Charleston Gazette-Mail

An endowed professorship named in honor of the first woman to graduate from West Virginia University is nearly funded.

It’s the brainchild and legacy of Judith Stitzel, the first director of WVU’s Center for Women’s and Gender Studies, which began in 1980. The Harriet E. Lyon Professorship in Women’s Studies is $25,000 away from reaching the campaign’s goal of $500,000. It will provide the money for a two- to three-year appointment for professors in different programs to study and teach curriculum with the center.

Judith Stitzel

Stitzel hopes the professorship challenges current professors to look critically at their own work and ask themselves how they might look include the perspectives of more women and the things important to them.

“Back then we were really discovering things about women’s contributions, women of different colors and ages, that were not part of the curriculum,” she said. “When I went to school, you could take a literature course about great literature, and there would be no women writers.”

This endowed professorship gets at the heart of that. Any professor from any department at any of WVU’s main and satellite campuses is eligible to apply.

That’s a stark change from when Stitzel went to school. She graduated from Barnard College, a private women’s college in New York, in 1961 with a degree in literature.

As she moved on in her career and began work on a master’s degree, her husband was recruited by WVU. Stitzel was a teaching assistant at the time. She said WVU hired her in the literature department as a favor of sorts to her husband — but she had to take a pay cut to take the position.

But even that was a vast improvement on Lyon’s time at WVU.

Women were first admitted to WVU in 1889, and Lyon’s family already had strong ties with the college. Her father was an original faculty member of the school, which was founded in 1867, and her brother-in-law was a faculty member and later went onto become president of the school.

Lyon transferred to WVU from Vassar College and finished a three-year program in two years at the top of her class.

When faculty and administrators were considering a name for the endowed professorship, some considered Stitzel’s name.

At her retirement party in 1998, she announced that when she died, she would donate enough money to the center to create and endowed professorship. She envisioned this position as a full-time professor within the center totally devoted to women’s and gender studies.

University administrators and students surely supported the program, but people come and go. So, too, do budgets.
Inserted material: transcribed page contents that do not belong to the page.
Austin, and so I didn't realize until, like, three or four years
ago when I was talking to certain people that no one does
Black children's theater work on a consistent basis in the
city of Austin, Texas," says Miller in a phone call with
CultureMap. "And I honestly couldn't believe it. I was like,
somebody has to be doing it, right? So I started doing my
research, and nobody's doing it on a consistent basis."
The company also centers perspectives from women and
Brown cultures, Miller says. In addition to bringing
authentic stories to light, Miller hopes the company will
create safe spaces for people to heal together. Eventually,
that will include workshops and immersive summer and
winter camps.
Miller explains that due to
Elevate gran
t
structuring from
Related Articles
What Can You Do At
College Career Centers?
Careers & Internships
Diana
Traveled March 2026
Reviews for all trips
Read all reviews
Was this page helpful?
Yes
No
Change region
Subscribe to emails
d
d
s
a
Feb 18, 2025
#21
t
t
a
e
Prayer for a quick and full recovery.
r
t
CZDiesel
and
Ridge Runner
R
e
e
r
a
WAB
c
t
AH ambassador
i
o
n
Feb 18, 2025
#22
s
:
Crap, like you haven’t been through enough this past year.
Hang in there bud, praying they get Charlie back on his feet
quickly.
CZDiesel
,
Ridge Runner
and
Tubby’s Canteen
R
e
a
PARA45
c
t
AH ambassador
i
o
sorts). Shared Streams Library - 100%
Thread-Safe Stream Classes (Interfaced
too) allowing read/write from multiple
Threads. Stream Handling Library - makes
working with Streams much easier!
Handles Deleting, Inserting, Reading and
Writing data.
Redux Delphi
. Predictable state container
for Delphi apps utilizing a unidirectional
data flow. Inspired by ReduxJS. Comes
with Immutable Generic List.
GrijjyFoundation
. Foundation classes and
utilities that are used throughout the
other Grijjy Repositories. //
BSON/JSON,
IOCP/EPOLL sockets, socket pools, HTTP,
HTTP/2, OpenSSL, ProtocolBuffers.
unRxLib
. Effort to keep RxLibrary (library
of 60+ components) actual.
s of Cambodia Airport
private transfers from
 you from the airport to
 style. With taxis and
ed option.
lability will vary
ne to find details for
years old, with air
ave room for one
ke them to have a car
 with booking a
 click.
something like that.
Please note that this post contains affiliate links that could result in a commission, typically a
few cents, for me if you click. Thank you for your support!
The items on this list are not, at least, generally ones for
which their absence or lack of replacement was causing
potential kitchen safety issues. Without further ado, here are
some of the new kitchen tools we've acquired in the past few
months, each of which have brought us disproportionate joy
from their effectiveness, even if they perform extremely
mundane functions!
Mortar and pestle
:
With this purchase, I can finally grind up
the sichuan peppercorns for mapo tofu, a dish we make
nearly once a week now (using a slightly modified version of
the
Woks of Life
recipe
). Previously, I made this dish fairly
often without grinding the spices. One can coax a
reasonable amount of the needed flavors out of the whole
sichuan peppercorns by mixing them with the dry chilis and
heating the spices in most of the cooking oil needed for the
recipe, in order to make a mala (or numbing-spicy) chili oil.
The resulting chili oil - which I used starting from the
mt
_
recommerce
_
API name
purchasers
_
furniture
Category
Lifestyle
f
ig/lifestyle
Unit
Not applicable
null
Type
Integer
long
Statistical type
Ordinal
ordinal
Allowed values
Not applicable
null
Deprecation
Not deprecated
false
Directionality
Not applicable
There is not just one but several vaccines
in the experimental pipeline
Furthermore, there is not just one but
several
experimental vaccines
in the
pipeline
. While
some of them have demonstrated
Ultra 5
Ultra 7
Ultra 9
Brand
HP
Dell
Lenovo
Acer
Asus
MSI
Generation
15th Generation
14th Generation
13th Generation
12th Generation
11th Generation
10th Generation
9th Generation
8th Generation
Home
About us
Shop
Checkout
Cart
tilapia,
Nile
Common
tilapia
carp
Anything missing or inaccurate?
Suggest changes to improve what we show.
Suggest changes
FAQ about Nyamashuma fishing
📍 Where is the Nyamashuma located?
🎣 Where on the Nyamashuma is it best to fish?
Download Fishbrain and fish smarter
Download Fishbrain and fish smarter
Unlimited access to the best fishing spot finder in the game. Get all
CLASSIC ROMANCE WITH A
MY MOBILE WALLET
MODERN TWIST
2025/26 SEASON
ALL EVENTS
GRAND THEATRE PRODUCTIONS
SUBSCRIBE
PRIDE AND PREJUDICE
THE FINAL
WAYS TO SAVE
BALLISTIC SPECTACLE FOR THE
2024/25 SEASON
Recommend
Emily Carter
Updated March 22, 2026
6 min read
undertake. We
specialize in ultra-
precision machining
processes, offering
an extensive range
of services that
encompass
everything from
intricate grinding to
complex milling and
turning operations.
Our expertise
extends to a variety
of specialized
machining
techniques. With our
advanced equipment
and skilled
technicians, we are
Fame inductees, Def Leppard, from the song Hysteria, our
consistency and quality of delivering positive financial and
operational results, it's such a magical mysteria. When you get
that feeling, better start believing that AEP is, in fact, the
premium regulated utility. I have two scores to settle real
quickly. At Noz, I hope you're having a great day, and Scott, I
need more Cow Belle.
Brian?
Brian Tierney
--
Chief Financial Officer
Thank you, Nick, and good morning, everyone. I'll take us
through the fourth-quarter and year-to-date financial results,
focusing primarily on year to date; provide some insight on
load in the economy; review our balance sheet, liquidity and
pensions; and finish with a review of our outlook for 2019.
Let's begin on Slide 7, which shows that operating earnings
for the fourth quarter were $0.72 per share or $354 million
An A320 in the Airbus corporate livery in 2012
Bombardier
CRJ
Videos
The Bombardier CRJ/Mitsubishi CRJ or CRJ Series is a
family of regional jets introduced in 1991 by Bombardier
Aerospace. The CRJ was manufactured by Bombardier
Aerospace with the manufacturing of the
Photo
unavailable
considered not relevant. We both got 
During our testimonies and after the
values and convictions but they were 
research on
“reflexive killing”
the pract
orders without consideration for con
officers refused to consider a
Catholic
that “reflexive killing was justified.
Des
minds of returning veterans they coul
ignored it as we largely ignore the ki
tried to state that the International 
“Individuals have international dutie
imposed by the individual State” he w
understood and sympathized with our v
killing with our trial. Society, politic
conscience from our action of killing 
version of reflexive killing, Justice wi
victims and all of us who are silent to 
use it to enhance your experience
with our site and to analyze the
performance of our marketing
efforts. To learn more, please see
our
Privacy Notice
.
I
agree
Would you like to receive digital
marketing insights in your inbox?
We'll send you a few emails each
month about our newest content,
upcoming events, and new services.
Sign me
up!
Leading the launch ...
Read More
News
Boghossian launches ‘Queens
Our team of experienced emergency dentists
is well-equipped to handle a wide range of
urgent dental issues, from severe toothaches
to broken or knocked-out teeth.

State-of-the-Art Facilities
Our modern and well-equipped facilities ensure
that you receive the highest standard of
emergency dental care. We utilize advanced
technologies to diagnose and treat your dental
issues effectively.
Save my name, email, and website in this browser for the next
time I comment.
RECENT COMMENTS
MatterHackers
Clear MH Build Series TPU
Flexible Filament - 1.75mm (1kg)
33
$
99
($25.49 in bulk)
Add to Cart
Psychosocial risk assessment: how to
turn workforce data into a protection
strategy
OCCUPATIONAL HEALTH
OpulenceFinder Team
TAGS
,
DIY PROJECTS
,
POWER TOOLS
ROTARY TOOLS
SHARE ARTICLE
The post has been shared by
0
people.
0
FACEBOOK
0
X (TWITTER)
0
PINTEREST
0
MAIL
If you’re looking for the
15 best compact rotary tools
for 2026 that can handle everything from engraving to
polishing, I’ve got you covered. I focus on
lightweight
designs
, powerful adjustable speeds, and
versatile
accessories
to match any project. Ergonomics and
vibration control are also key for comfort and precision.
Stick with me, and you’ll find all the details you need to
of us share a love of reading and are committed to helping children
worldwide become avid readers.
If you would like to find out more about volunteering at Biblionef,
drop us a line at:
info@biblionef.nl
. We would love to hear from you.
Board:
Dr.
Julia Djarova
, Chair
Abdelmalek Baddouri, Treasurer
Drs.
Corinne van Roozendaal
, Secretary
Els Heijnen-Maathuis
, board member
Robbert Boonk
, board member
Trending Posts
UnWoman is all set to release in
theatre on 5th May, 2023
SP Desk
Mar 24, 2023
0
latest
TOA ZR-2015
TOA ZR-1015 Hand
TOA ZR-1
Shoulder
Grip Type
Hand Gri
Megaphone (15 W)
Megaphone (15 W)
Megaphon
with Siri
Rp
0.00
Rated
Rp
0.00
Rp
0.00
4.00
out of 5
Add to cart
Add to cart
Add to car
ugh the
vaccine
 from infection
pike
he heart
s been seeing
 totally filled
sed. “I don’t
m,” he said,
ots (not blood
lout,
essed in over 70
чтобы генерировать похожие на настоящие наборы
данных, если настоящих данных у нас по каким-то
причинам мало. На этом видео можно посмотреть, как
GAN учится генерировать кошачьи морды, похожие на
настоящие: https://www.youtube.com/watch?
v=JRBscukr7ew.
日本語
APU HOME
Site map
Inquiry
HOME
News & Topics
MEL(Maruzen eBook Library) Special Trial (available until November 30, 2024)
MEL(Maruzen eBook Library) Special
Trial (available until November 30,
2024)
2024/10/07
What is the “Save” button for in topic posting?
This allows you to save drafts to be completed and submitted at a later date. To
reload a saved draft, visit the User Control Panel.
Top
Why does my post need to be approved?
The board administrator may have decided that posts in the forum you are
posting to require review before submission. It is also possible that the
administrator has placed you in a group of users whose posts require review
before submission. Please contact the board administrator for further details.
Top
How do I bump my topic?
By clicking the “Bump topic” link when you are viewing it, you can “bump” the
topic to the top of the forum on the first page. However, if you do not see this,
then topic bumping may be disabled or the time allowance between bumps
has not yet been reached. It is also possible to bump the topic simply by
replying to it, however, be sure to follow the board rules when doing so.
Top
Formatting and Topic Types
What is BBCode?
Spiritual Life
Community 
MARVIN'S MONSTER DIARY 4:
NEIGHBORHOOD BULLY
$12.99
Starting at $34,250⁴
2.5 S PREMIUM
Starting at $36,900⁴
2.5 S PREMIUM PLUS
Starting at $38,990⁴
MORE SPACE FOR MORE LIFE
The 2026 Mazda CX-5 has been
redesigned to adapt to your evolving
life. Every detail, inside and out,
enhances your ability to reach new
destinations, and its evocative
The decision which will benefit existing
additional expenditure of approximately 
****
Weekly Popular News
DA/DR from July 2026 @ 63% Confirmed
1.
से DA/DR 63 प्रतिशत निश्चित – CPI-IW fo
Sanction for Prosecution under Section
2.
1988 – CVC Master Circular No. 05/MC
Stitzel worried at the time about the future of the program if funding for higher education were cut.

Then, not long ago, she had a slight change of heart.

“I don’t think I want to wait until I’m dead,” she said matter-of-factly. “If I did that, I wouldn’t be able to see any of the fruits of my labor.”

The endowment reward can be flexible depending on the application, but Stitzel said generally professors who apply and are given the endowment will received $10,000 and the department the professor comes from will also receive money.